The Cantor Set

# The Cantor Set

We have already proven that if $E$ is a countable set then $m^*(E) = \infty$. In particular, every Lebesgue measurable countable set has Lebesgue measure $0$.

However, is it possible to construct an uncountable Lebesgue measurable set that has Lebesgue measure $0$? The answer is yes, and we construct it now.

Let:

(1)
\begin{align} \quad C_0 &= [0, 1] \\ \quad C_1 &= \left [ 0, \frac{1}{3} \right ] \cup \left [ \frac{2}{3}, 1 \right ] \\ \quad C_2 &= \left [ 0, \frac{1}{9} \right ] \cup \left [ \frac{2}{9}, \frac{3}{9} \right ] \cup \left [ \frac{6}{9}, \frac{7}{9} \right ] \cup \left [ \frac{8}{9}, 1 \right ] \\ \quad & \vdots \end{align}

That is, for each $n \in \mathbb{N}$, $C_n$ is obtained by deleting the middle third of each closed interval in the union of $C_{n-1}$. We are now ready to define the Cantor set.

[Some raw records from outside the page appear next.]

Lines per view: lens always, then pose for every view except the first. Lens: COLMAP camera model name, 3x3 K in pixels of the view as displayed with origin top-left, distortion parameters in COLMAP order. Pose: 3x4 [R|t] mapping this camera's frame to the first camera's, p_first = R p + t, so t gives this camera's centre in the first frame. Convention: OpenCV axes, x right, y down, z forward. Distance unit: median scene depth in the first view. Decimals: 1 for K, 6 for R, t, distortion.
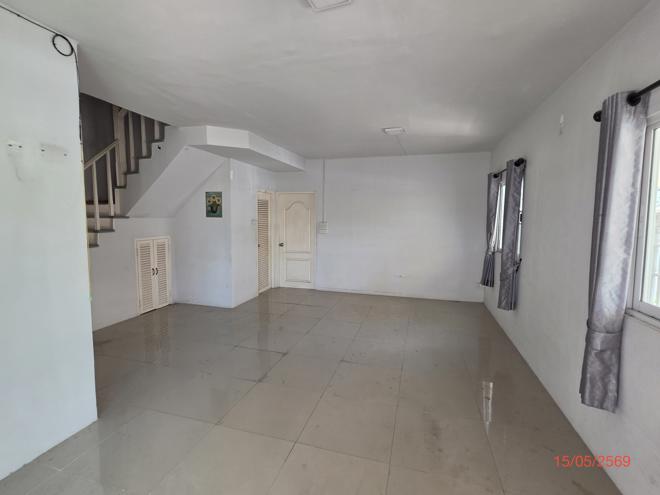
lens RADIAL K [[304.8, 0, 330.0], [0, 304.8, 247.5], [0, 0, 1]] dist [0.002079, 0.000374]
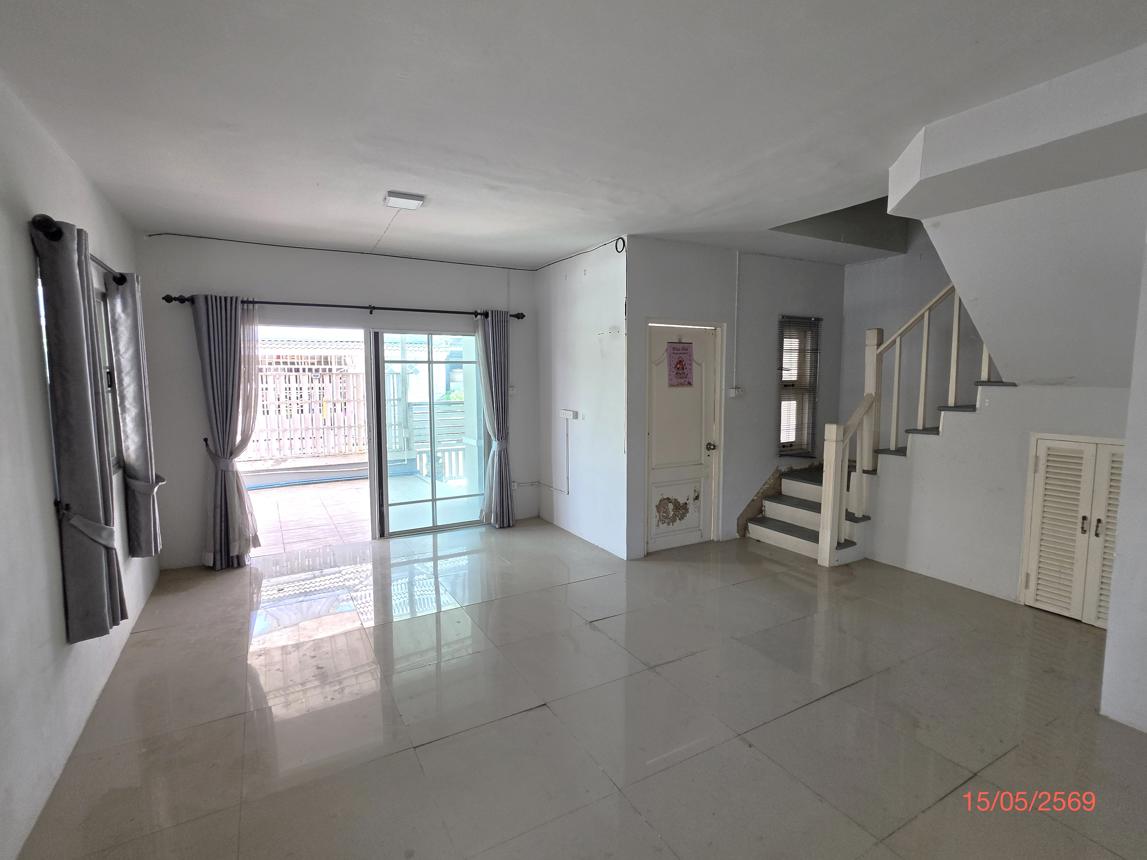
lens RADIAL K [[588.9, 0, 573.5], [0, 588.9, 430.0], [0, 0, 1]] dist [-0.000460, -0.000118]
pose [[-0.699989, 0.063349, -0.711338, 0.414815], [-0.073066, 0.984478, 0.159574, -0.115611], [0.710406, 0.163675, -0.684495, 1.069133]]
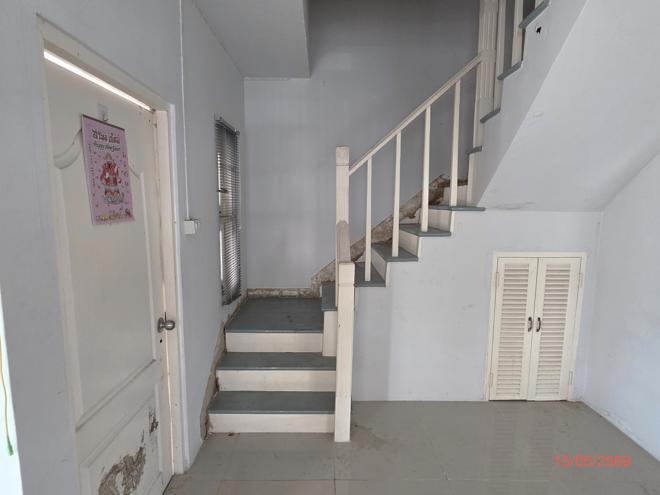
lens RADIAL K [[369.9, 0, 330.0], [0, 369.9, 247.5], [0, 0, 1]] dist [0.002944, 0.001052]
pose [[0.275523, 0.114155, -0.954492, -0.135888], [-0.100315, 0.990917, 0.089554, -0.061000], [0.956046, 0.071076, 0.284472, 0.551992]]
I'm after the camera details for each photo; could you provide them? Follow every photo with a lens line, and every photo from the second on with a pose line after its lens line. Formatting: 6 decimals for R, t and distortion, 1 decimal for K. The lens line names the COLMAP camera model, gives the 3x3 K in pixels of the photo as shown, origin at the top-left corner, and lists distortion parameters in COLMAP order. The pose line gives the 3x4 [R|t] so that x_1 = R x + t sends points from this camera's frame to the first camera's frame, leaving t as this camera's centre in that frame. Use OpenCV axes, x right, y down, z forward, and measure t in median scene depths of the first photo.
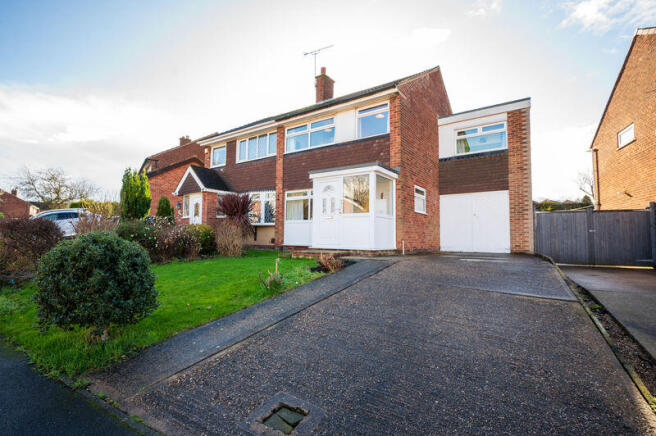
lens RADIAL K [[312.8, 0, 327.2], [0, 312.8, 218.3], [0, 0, 1]] dist [-0.011121, 0.000075]
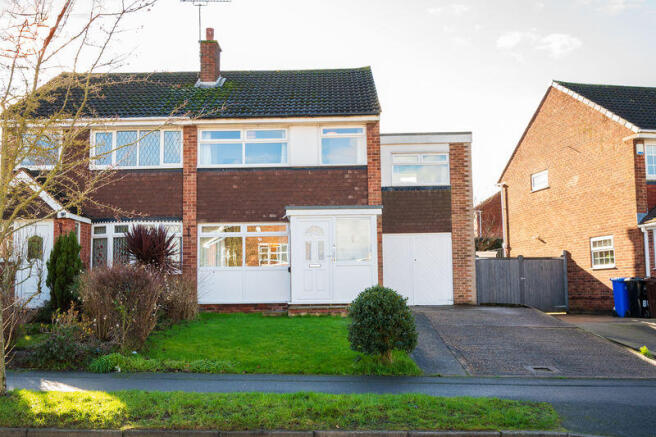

 Definition: The Cantor Set is defined as $\displaystyle{C = \bigcap_{n=0}^{\infty} C_n}$.

We will now look at two important results regarding the Cantor set.

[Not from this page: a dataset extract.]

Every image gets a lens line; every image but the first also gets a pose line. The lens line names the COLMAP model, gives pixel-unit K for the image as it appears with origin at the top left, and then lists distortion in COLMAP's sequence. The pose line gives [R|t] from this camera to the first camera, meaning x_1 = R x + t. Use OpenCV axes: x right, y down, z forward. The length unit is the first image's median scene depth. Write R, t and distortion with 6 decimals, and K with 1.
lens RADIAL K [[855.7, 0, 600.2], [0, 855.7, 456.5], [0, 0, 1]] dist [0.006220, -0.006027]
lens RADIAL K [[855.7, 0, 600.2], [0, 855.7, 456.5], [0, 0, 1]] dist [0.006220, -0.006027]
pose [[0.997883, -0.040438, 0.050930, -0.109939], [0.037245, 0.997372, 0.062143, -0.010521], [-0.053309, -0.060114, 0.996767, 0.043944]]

 Theorem 1: The Cantor set has Lebesgue measure $0$.
• Proof: $\{ C_n \}_{n=0}^{\infty}$ is a collection of Lebesgue measurable sets such that for all $n \in \mathbb{N} \cup \{ 0 \}$ we have that $C_n \supseteq C_{n+1}$ and furthermore, $m(C_0) = m([0,1]) = 1$. So by The Continuity Properties of the Lebesgue Measure we have that:
(2)
\begin{align} \quad m(C) = m \left ( \bigcap_{n=0}^{\infty} C_n \right ) = \lim_{n \to \infty} m(C_n) \end{align}
• For each $n \in \mathbb{N}$ we have that:
(3)
\begin{align} \quad m(C_n) = \left ( \frac{2}{3} \right )^n \end{align}
• Therefore:
(4)
\begin{align} \quad m(C) = \lim_{n \to \infty} \left ( \frac{2}{3} \right)^n = 0 \end{align}
• So the Cantor set has Lebesgue measure $0$. $\blacksquare$
 Theorem 2: The Cantor set is uncountable.
• Proof: Suppose instead that the Cantor set is in fact countable. Then $C = \{ c_n \}_{n=1}^{\infty}$. The point $c_1$ is contained in one of the intervals in the union $C_1$. Let $F_1$ denote the interval that does not contain $c_1$. Furthermore, at least one of the two intervals in $C_2$ whose union is $F_1$ does not contain $c_2$. Let $F_2$ denote the interval that does not contain $c_2$. We continue on in this process and contain a collection of closed and bounded intervals $(F_n)_{n=1}^{\infty}$ that are nested. By the nested intervals theorem this set is nonempty but by construction this set does not contain any element of $C$. Therefore the assumption that $C$ is countable must have been false. So the Cantor set is uncountable. $\blacksquare$